Stored items
[Start of section]

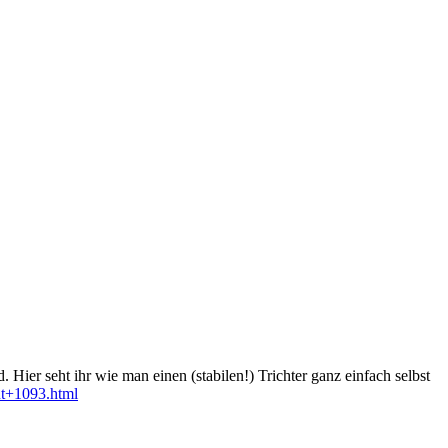
ier seht ihr wie man einen (stabilen!) Trichter ganz einfach selbst
aut+1093.html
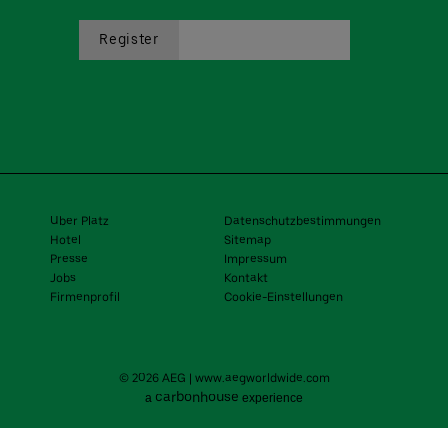
Uber Platz
Datenschutzbestimmungen
Hotel
Sitemap
Presse
Impressum
Jobs
Kontakt
Firmenprofil
Cookie-Einstellungen
© 2026 AEG
|
www.aegworldwide.com
carbon
house
a
experience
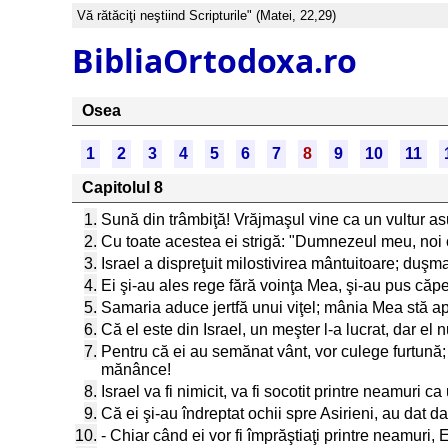
Vă rătăciţi neştiind Scripturile" (Matei, 22,29)
BibliaOrtodoxa.ro
Osea
1
2
3
4
5
6
7
8
9
10
11
Capitolul 8
1.
Sună din trâmbiţă! Vrăjmaşul vine ca un vultur asu
2.
Cu toate acestea ei strigă: "Dumnezeul meu, noi 
3.
Israel a dispreţuit milostivirea mântuitoare; duş
4.
Ei şi-au ales rege fără voinţa Mea, şi-au pus căpete
5.
Samaria aduce jertfă unui viţel; mânia Mea stă a
6.
Că el este din Israel, un meşter l-a lucrat, dar el
7.
Pentru că ei au semănat vânt, vor culege furtună; 
mănânce!
8.
Israel va fi nimicit, va fi socotit printre neamuri ca
9.
Că ei şi-au îndreptat ochii spre Asirieni, au dat da
10.
- Chiar când ei vor fi împrăştiaţi printre neamuri, E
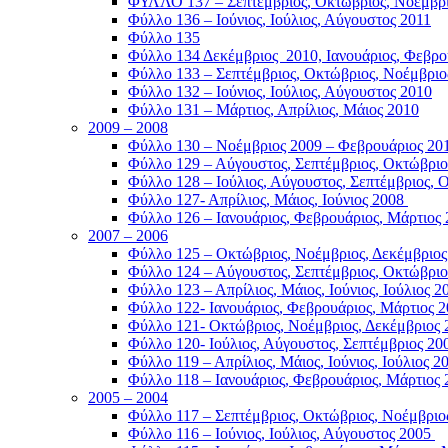
ΦΥΛΛΟ 137 – Σεπτέμβριος, Οκτώβριος, Νοέμβρι
Φύλλο 136 – Ιούνιος, Ιούλιος, Αύγουστος 2011
Φύλλο 135
Φύλλο 134 Δεκέμβριος 2010, Ιανουάριος, Φεβρο
Φύλλο 133 – Σεπτέμβριος, Οκτώβριος, Νοέμβριο
Φύλλο 132 – Ιούνιος, Ιούλιος, Αύγουστος 2010
Φύλλο 131 – Μάρτιος, Απρίλιος, Μάιος 2010
2009 – 2008
Φύλλο 130 – Νοέμβριος 2009 – Φεβρουάριος 20
Φύλλο 129 – Αύγουστος, Σεπτέμβριος, Οκτώβριο
Φύλλο 128 – Ιούλιος, Αύγουστος, Σεπτέμβριος,
Φύλλο 127- Απρίλιος, Μάιος, Ιούνιος 2008
Φύλλο 126 – Ιανουάριος, Φεβρουάριος, Μάρτιος
2007 – 2006
Φύλλο 125 – Οκτώβριος, Νοέμβριος, Δεκέμβριο
Φύλλο 124 – Αύγουστος, Σεπτέμβριος, Οκτώβρι
Φύλλο 123 – Απρίλιος, Μάιος, Ιούνιος, Ιούλιος 
Φύλλο 122- Ιανουάριος, Φεβρουάριος, Μάρτιος 
Φύλλο 121- Οκτώβριος, Νοέμβριος, Δεκέμβριος
Φύλλο 120- Ιούλιος, Αύγουστος, Σεπτέμβριος 2
Φύλλο 119 – Απρίλιος, Μάιος, Ιούνιος, Ιούλιος 2
Φύλλο 118 – Ιανουάριος, Φεβρουάριος, Μάρτιος
2005 – 2004
Φύλλο 117 – Σεπτέμβριος, Οκτώβριος, Νοέμβριο
Φύλλο 116 – Ιούνιος, Ιούλιος, Αύγουστος 2005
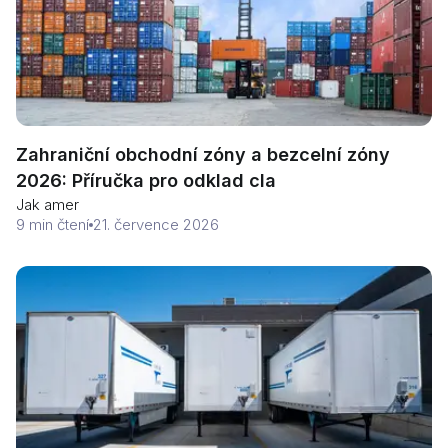
Zahraniční obchodní zóny a bezcelní zóny
2026: Příručka pro odklad cla
Jak amer
9 min čtení
21. července 2026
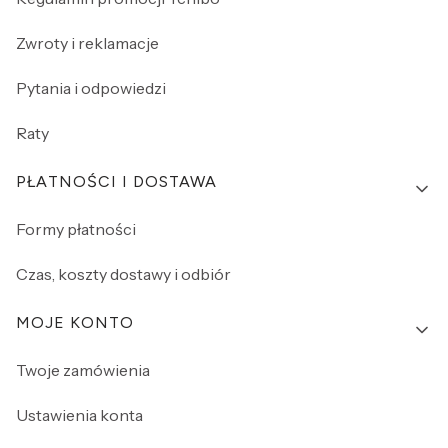
Zwroty i reklamacje
Pytania i odpowiedzi
Raty
PŁATNOŚCI I DOSTAWA
Formy płatności
Czas, koszty dostawy i odbiór
MOJE KONTO
Twoje zamówienia
Ustawienia konta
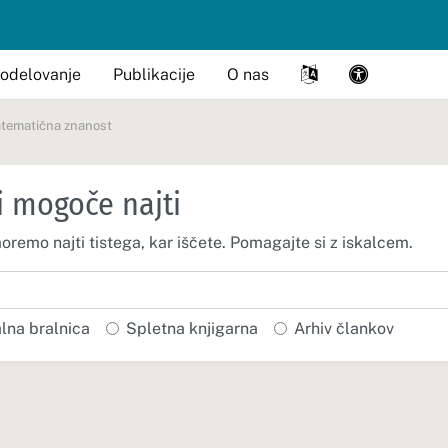
odelovanje
Publikacije
O nas
atematična znanost
i mogoče najti
moremo najti tistega, kar iščete. Pomagajte si z iskalcem.
alna bralnica
Spletna knjigarna
Arhiv člankov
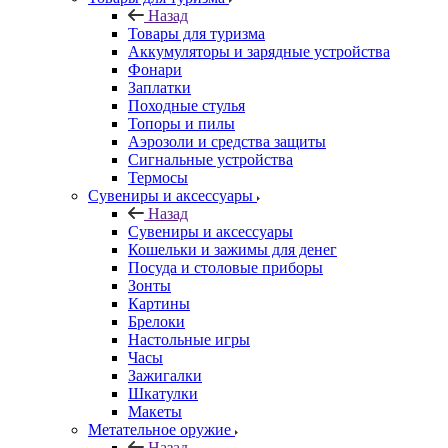
Назад
Товары для туризма
Аккумуляторы и зарядные устройства
Фонари
Заплатки
Походные стулья
Топоры и пилы
Аэрозоли и средства защиты
Сигнальные устройства
Термосы
Сувениры и аксессуары
Назад
Сувениры и аксессуары
Кошельки и зажимы для денег
Посуда и столовые приборы
Зонты
Картины
Брелоки
Настольные игры
Часы
Зажигалки
Шкатулки
Макеты
Метательное оружие
Назад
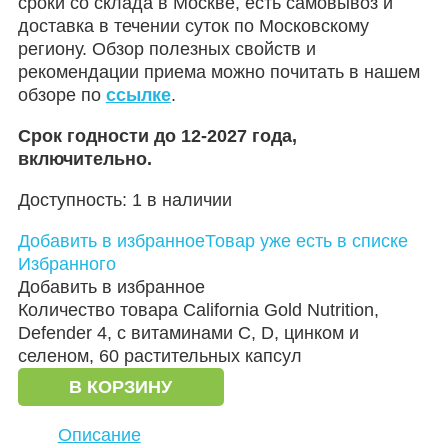
сроки со склада в Москве, есть самовывоз и
доставка в течении суток по Московскому
региону. Обзор полезных свойств и
рекомендации приема можно почитать в нашем
обзоре по
ссылке
.
Срок годности до 12-2027 года,
включительно.
Доступность:
1 в наличии
Добавить в избранное
Товар уже есть в списке
Избранного
Добавить в избранное
Количество товара California Gold Nutrition,
Defender 4, с витаминами C, D, цинком и
селеном, 60 растительных капсул
В КОРЗИНУ
Описание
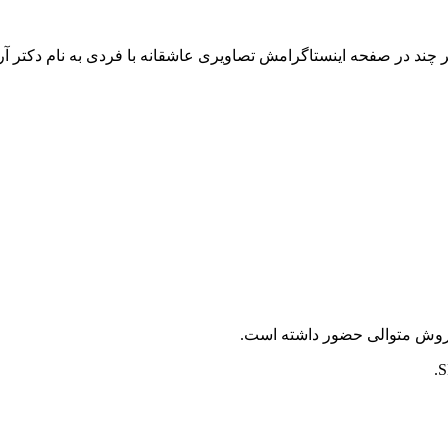
 چند در صفحه اینستاگرامش تصاویری عاشقانه با فردی به نام دکتر 
پرفروش متوالی حضور داشته است.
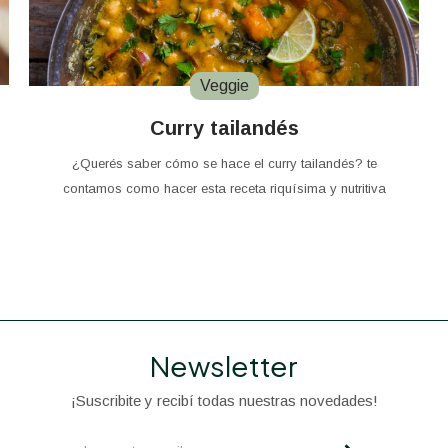
Veggie
Curry tailandés
¿Querés saber cómo se hace el curry tailandés? te
contamos como hacer esta receta riquísima y nutritiva
Newsletter
¡Suscribite y recibí todas nuestras novedades!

[End of section]

### PROBLEM DESCRIPTION:
How many lines above include the word "Νοέμβριος"? Answer with the number alone.

### WRITTEN RESPONSE:
3